(Beginning of AVAILABLE DATA)

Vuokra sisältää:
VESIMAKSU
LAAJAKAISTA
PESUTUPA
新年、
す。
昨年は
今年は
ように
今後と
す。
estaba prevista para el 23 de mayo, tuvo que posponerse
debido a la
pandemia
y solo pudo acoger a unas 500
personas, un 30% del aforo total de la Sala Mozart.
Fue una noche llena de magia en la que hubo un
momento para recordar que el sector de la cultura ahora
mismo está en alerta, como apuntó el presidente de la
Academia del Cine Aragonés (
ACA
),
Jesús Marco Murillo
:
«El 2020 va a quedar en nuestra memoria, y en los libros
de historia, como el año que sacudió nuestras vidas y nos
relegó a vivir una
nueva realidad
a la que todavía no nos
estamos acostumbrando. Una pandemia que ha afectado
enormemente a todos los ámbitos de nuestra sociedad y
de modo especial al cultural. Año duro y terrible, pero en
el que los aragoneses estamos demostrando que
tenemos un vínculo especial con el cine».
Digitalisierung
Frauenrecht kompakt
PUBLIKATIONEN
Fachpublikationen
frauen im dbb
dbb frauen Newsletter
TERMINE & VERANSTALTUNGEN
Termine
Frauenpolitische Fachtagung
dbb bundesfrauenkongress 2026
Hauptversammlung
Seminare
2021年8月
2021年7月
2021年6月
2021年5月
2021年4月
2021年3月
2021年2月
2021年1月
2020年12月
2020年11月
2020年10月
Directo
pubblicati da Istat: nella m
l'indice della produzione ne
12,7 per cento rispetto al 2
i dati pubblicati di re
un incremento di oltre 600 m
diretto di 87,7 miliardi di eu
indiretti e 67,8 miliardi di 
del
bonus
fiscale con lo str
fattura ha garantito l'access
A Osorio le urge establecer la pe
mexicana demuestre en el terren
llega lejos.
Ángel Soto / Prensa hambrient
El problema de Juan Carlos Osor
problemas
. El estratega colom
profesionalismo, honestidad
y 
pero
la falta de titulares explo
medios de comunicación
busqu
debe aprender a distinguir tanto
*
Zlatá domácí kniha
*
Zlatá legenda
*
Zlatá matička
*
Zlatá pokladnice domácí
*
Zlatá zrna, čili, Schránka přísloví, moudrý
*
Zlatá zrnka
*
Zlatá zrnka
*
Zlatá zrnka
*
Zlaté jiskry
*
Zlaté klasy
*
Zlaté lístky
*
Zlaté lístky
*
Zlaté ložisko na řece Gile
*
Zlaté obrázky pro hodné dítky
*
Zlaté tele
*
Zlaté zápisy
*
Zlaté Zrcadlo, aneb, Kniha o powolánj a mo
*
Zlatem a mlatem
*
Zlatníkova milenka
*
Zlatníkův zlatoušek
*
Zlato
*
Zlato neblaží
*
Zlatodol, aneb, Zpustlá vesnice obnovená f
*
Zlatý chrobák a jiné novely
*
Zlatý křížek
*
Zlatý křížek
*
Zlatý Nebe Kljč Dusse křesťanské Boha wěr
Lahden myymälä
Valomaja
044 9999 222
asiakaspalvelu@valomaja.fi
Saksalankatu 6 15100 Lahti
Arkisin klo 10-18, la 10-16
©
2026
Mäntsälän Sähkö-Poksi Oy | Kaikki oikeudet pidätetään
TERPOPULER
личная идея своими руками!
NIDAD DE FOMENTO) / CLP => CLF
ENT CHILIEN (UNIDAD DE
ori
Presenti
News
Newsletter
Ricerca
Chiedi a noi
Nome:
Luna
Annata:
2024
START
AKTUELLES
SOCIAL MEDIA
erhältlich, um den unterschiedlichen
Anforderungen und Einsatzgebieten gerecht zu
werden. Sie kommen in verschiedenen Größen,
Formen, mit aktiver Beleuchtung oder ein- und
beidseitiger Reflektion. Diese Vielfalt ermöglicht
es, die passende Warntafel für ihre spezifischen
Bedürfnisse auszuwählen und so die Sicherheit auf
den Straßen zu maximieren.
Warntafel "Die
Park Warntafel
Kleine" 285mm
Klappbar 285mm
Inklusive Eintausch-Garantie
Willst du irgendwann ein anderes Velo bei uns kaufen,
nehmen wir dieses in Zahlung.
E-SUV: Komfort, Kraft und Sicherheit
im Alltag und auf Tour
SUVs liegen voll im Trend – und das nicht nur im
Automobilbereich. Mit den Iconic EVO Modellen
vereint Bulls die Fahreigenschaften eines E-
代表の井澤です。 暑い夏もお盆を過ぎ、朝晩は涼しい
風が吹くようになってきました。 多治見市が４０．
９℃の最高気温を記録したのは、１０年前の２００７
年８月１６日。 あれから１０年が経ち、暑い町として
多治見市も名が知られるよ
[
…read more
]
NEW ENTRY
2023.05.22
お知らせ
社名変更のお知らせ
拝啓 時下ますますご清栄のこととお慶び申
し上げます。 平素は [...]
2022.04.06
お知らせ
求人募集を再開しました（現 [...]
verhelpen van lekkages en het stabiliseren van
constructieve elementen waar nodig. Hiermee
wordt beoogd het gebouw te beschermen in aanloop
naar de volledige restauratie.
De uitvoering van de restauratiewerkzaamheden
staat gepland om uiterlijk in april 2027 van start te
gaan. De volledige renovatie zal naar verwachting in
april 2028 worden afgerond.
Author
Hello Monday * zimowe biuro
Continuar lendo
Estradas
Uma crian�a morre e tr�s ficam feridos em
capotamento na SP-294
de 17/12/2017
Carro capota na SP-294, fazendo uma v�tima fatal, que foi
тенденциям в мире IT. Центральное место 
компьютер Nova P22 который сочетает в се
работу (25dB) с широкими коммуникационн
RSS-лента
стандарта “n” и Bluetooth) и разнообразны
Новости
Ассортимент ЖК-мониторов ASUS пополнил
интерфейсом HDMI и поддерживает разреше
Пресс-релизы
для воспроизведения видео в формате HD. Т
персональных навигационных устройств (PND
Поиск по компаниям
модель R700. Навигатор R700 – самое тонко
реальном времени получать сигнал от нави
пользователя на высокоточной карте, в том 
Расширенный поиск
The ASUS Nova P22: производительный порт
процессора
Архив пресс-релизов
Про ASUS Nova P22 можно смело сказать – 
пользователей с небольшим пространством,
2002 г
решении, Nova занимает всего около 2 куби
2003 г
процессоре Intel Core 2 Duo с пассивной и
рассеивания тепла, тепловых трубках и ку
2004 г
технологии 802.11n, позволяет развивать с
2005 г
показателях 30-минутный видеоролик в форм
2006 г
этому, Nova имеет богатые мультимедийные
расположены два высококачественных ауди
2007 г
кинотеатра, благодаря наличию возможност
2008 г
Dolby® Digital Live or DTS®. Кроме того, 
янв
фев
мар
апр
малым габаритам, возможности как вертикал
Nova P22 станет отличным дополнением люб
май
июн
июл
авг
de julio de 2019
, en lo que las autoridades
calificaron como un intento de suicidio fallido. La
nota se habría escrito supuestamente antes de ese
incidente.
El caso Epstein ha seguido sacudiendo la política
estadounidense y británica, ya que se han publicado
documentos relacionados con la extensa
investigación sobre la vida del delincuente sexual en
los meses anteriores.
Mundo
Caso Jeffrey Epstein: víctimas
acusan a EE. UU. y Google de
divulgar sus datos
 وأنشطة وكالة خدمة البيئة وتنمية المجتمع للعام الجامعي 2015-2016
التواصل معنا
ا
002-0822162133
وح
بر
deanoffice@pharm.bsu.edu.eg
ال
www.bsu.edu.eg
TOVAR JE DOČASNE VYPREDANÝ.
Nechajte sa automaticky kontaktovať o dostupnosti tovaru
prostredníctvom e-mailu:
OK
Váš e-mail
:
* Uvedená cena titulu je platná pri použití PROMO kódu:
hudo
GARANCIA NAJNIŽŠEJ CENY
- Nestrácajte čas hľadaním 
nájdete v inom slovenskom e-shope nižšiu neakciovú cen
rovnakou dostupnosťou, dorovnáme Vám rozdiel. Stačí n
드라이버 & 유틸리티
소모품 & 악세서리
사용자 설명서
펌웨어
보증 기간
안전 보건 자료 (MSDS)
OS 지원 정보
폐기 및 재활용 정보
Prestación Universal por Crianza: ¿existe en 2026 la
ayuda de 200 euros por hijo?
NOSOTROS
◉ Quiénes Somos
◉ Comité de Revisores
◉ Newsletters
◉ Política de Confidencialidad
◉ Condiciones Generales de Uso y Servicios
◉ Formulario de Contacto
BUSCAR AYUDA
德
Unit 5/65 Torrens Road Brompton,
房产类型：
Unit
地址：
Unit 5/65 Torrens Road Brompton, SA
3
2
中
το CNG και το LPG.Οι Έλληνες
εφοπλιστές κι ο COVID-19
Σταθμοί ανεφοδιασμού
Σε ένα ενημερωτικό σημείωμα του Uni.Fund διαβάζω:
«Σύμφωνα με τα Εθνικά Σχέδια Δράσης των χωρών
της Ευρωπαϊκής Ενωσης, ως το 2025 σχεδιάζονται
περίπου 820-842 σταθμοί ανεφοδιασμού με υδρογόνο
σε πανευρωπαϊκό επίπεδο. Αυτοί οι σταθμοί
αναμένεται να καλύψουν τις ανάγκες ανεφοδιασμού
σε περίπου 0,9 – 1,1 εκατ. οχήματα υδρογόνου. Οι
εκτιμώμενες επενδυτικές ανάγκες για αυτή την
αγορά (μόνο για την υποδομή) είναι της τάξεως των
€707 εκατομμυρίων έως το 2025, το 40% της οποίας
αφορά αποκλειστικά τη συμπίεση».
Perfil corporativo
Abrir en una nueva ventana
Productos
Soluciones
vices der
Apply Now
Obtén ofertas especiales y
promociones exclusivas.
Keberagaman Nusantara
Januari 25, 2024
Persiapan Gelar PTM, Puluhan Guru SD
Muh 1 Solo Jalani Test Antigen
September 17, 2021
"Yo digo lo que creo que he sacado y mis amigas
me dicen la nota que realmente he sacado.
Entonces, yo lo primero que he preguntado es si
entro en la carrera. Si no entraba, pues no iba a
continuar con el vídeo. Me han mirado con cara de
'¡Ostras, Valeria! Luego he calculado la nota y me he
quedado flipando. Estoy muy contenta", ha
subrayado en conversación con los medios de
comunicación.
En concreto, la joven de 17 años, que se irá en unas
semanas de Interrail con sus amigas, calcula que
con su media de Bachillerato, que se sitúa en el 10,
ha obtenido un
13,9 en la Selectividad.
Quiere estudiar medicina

(End of AVAILABLE DATA)

Output the text of the items verbatim from its first line through the line containing "a la que todavía no nos", including both of those lines.

Vuokra sisältää:
VESIMAKSU
LAAJAKAISTA
PESUTUPA
新年、
す。
昨年は
今年は
ように
今後と
す。
estaba prevista para el 23 de mayo, tuvo que posponerse
debido a la
pandemia
y solo pudo acoger a unas 500
personas, un 30% del aforo total de la Sala Mozart.
Fue una noche llena de magia en la que hubo un
momento para recordar que el sector de la cultura ahora
mismo está en alerta, como apuntó el presidente de la
Academia del Cine Aragonés (
ACA
),
Jesús Marco Murillo
:
«El 2020 va a quedar en nuestra memoria, y en los libros
de historia, como el año que sacudió nuestras vidas y nos
relegó a vivir una
nueva realidad
a la que todavía no nos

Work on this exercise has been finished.